LA QUESTION DES ENFANTS MORTS SANS BAPTEME

           L’une des plus grandes épreuves que peuvent rencontrer des parents chrétiens est la mort de l’un de leurs enfants et leur souffrance s’accroît encore lorsque celui-ci meurt sans être baptisé, alors qu’il n’y a eu aucune faute de leur part. Il n’est pas rare de rencontrer une douloureuse incompréhension à propos des limbes. Nous voudrions commencer par citer un discours de Pie XII au sujet du devoir de baptiser les enfants avant de définir avec quel degré d’autorité l’Eglise s’exprime sur la question des limbes (II). Sans pouvoir ni vouloir nous démarquer de cette doctrine, il nous semble que des considérations consolantes peuvent être données à ce sujet (III).

 

I – Le discours de Pie XII du 29 octobre 1951

 

  Nous nous tournons vers l’autorité du dernier pape avant le Concile afin d’entendre de sa bouche l’enseignement traditionnel de l’Eglise sur le sort des enfants morts sans baptême et alors qu’ils n’avaient pas encore l’âge de raison. Pie XII l’a notamment rappelé dans son discours à l’occasion du Congrès des sages-femmes catholiques d’Italie, le 29 octobre 1951. Il leur dit qu’elles peuvent avoir le devoir, en cas de nécessité, de conférer elles-mêmes le baptême et il leur explique pourquoi :

« Si ce que nous avons dit jusqu’ici regarde la protection et le soin de la vie naturelle, à bien plus forte raison devons-nous l’appliquer à la vie surnaturelle que le nouveau-né reçoit par le baptême.

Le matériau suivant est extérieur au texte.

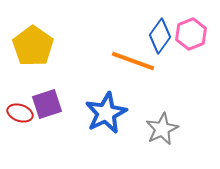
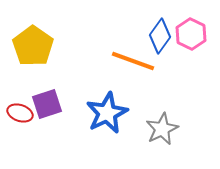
pink hexagon: rotated 12 degrees counterclockwise
blue star: moved 1 px right
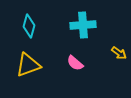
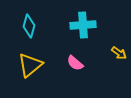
yellow triangle: moved 2 px right; rotated 20 degrees counterclockwise
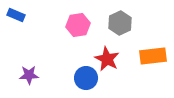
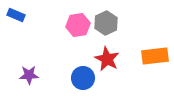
gray hexagon: moved 14 px left
orange rectangle: moved 2 px right
blue circle: moved 3 px left
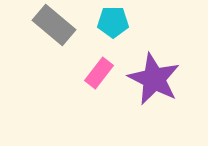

Dans l’ordre présent, il n’y a pas d’autre moyen de communiquer cette vie à l’enfant qui n’a pas encore l’usage de la raison. Et cependant, l’état de grâce, au moment de la mort, est absolument nécessaire au salut. Sans cela, il n’est pas possible d’arriver à la félicité surnaturelle, à la vision béatifique de Dieu. Un acte d’amour peut suffire à l’adulte pour acquérir la grâce sanctifiante et suppléer au manque du baptême. Pour celui qui n’est pas né, ou pour le nouveau-né, cette voie n’est pas encore ouverte. Donc, si l’on considère que la charité envers le prochain impose de l’assister en cas de nécessité, si cette obligation est d’autant plus grave et urgente qu’est plus grand le bien à procurer ou le mal à éviter, et que celui qui est dans le besoin a moins de facilité pour s’aider et se sauver par lui-même, alors il est aisé de comprendre la grande importance de pourvoir au baptême d’un enfant privé de tout usage de la raison et qui se trouve en grave danger ou devant une mort assurée. »

 

  On voit que Pie XII affirme ici de la façon la plus nette que la réception du sacrement de baptême est le seul moyen d’assurer aux enfants morts avant l’âge de raison d’aller au Ciel et, en cela, il est l’écho de toute la tradition ecclésiastique, enseignement consacré par les Conciles et les Pères de l’Eglise.

 

II – Entre un dogme et une simple opinion théologique

 

  Il est de foi qu’une personne humaine, même marquée du seul péché originel, ne peut jouir de la vision béatifique. Il serait cependant excessif de déduire de cette vérité que les enfants morts sans baptême sont certainement privés de la vision béatifique. L’Eglise ne l’a pas fait car elle sait que « Dieu n’a pas enchaîné sa toute-puissance aux sacrements1 ». On ne peut donc « nier la possibilité de voies exceptionnelles connues et voulues de Dieu seul2 ». Dieu nous a laissés dans l’ignorance sur ces possibilités de telle manière que nous devons tout faire pour assurer le sacrement du baptême à tous les enfants sans escompter une action mystérieuse de Dieu qui ne nous a pas été révélée.

 

  La croyance aux limbes pour les enfants morts sans avoir été baptisés n’est donc ni un dogme de foi ni même une conclusion théologique. Elle est cependant une « doctrine communément enseignée et s’imposant à notre adhésion sous peine de faute de témérité3 ». Monseigneur Gaudel, qui a rédigé l’article « Limbes » dans le « Dictionnaire de théologie catholique » exprime, quant à lui, que la croyance aux limbes, sans être un article de foi, s’impose cependant, sous peine de péché grave de témérité, au catholique. On ne peut aucunement se contenter d’y voir donc une simple opinion théologique parmi d’autres.

 

III – Adoucissements

 

  Les prêtres n’ont pas le droit, même dans le bon désir d’adoucir la peine des parents, de prononcer des paroles qui amenuisent ou ébranlent les fondements de cette croyance traditionnelle. Dans l’autre sens, ils ne doivent pas non plus les obliger à exclure de leurs esprits tout espoir de salut pour leurs enfants.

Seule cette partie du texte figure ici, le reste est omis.